Si Singamangaraja XII |
Asal Usul
Sisingamangaraja, dinasti Sisingamangaraja XII, adalah keturunan seorang pejabat yang ditunjuk oleh raja Pagaruyung yang sangat berkuasa ketika itu, yang datang berkeliling Sumatera Utara untuk menempatkan pejabat-pejabatnya.[1] Dalam sepucuk surat kepada Marsden bertahun 1820, Raffles menulis bahwa para pemimpin Batak menjelaskan kepadanya mengenai Sisingamangaraja yang merupakan keturunan Minangkabau, dah bahwa di Silindung terdapat sebuah arca batu berbentuk manusia sangat kuno yang diduga dibawa dari Pagaruyung. [2]
Sampai awal abad ke-20, Sisingamangaraja masih mengirimkan upeti secara
teratur kepada pemimpin Minangkabau melalui perantaraan Tuanku Barus
yang bertugas menyampaikannya kepada pemimpin Pagaruyung.
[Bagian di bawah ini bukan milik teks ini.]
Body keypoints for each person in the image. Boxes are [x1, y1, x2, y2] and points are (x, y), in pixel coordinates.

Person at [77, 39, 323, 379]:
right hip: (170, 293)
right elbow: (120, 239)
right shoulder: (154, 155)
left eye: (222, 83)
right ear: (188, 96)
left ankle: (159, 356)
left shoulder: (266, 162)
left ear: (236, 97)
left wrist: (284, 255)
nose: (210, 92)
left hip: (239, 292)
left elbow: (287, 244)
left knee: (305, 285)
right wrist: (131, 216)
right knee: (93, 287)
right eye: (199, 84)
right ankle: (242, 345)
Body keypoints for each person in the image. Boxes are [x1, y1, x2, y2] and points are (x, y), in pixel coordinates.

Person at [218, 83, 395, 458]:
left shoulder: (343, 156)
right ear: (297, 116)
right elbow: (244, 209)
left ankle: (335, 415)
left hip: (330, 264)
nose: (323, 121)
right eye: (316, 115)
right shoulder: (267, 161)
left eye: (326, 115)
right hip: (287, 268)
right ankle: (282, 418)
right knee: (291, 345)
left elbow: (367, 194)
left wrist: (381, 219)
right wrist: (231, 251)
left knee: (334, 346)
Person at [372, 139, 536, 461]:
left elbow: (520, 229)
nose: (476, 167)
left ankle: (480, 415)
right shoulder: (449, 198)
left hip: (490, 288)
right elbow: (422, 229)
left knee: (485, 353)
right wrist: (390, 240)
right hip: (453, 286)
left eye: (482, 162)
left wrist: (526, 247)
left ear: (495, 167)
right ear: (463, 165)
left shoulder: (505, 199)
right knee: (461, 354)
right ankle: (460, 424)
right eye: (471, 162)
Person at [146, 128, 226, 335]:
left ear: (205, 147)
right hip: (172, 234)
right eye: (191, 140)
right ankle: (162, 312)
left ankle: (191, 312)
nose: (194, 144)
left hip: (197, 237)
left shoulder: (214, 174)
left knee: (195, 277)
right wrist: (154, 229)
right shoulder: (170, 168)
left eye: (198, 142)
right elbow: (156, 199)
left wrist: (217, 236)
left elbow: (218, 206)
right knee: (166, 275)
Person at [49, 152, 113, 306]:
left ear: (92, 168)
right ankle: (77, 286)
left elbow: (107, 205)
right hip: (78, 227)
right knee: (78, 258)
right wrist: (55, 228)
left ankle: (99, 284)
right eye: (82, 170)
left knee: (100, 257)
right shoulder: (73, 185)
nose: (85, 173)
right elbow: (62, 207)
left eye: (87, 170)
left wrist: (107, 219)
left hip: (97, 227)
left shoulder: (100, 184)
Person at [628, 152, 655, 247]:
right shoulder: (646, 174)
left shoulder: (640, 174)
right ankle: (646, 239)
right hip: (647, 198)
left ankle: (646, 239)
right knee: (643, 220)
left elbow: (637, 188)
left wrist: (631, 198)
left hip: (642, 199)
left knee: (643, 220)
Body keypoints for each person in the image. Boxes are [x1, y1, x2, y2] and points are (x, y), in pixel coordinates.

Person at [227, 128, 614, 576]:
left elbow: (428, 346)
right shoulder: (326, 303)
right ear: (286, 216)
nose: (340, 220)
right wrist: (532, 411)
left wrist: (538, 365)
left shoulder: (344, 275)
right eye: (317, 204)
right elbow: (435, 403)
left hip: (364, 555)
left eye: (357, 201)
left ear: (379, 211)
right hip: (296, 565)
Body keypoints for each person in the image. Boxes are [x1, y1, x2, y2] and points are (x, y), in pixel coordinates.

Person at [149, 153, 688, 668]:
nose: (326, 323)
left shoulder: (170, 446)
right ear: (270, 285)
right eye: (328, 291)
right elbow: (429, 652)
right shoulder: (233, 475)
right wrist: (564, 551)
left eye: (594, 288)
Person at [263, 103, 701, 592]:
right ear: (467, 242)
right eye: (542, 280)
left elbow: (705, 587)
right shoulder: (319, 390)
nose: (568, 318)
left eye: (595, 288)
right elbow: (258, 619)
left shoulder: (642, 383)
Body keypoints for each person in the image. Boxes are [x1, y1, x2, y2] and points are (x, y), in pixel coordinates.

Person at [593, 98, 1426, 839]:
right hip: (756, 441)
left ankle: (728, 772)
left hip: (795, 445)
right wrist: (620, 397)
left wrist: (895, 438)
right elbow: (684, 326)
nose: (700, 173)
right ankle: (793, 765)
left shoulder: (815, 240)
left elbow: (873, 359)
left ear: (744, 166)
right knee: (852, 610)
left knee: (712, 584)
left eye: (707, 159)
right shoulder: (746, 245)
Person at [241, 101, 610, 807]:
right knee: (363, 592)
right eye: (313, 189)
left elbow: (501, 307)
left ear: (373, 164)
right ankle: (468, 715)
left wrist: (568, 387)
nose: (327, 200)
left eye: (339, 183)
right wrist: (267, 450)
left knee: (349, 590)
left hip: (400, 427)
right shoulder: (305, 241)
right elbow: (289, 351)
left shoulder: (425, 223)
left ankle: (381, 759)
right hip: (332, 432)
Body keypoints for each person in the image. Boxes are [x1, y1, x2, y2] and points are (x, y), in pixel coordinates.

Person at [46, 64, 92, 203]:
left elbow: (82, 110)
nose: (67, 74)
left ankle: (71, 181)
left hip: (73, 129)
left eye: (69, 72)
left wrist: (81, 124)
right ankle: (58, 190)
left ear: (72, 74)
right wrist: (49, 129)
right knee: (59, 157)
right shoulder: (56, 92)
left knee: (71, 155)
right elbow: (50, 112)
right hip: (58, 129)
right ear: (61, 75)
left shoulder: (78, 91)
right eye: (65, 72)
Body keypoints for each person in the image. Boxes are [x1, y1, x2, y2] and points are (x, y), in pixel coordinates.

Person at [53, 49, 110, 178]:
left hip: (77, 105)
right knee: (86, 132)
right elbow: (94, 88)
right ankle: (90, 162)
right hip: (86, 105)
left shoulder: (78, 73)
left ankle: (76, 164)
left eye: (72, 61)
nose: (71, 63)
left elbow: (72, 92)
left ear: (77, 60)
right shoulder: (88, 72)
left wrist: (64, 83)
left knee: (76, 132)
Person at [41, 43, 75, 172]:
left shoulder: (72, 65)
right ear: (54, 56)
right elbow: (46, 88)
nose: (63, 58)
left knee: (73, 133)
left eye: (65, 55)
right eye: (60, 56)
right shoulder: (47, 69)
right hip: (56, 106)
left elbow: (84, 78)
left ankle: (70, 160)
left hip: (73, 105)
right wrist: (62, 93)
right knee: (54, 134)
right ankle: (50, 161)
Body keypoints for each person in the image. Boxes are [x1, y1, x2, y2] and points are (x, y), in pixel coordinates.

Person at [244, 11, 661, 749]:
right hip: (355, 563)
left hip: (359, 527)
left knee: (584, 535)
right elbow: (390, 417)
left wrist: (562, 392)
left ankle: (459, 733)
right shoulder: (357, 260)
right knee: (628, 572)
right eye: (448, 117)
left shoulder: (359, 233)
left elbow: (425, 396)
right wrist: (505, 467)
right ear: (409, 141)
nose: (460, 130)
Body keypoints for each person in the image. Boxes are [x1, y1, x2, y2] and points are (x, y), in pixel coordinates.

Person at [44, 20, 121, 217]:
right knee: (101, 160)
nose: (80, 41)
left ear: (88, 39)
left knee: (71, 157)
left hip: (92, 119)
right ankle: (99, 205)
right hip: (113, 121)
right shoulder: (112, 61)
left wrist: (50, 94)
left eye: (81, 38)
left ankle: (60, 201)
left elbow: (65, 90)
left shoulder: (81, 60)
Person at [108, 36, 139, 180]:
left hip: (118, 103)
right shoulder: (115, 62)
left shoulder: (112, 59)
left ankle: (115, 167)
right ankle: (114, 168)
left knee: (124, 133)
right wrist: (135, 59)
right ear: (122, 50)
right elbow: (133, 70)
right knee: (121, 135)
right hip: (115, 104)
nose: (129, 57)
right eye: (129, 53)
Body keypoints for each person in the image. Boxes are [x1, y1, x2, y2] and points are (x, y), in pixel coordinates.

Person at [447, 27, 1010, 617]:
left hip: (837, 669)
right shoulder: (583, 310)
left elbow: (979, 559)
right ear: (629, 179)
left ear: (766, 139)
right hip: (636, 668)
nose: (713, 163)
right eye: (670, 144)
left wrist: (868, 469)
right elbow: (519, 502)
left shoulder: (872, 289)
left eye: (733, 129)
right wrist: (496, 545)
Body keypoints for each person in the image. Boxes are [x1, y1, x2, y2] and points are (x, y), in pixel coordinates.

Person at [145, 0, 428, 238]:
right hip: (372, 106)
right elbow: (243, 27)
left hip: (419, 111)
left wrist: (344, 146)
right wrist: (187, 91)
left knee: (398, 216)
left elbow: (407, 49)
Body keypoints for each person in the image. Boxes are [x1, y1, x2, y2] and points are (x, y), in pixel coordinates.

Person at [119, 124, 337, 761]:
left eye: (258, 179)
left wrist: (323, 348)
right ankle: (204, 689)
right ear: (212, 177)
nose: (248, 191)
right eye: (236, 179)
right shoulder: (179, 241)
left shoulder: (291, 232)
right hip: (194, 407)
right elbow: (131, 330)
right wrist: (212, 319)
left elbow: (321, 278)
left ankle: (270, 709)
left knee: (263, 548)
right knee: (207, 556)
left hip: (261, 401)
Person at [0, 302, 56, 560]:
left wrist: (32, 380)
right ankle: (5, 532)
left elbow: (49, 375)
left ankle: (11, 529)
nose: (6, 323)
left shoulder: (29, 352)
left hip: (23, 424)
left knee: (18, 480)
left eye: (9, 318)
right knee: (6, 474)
Kerajaan Raja Sisingamangaraja XII
Sisingamangaraja merupakan nama besar dalam sejarah Batak. Dia tokoh
pemersatu. Dinasti Sisingamangaraja dimulai sejak pertengahan tahun
1500-an, saat Raja Sisingamangaraja I yang lahir tahun 1515 mulai
memerintah. Dia memang bukan raja pertama di sana. Pemerintahan masa
sebelum itu dikenal dengan nama bius. Satu bius merupakan kumpulan
sekitar tujuh horja. Sedangkan satu horja terdiri dari 20 huta atau desa
yang punya pimpinan sendiri. Ada Bius Toba, Patane Bolon, Silindung dan
sebagainya.
Dari 12 orang yang melanjutkan dinasti Sisingamangaraja,
Singamangaraja XII merupakan raja paling populer dan diangkat sebagai
pahlawan nasional sejak 9 November 1961. Lukisan dirinya yang dibuat
Augustin Sibarani yang kemudian tercetak di uang Rp 1.000 yang lama,
merupakan satu-satunya “foto” diri Sisingamangaraja. Dia naik tahta pada
tahun 1876 menggantikan ayahnya Singamangaraja XI yang bernama Ompu
Sohahuaon.
Penobatan Si Singamangaraja XII sebagai Maharaja di negri Toba
bersamaan dengan dimulainya open door policy (politik pintu terbuka).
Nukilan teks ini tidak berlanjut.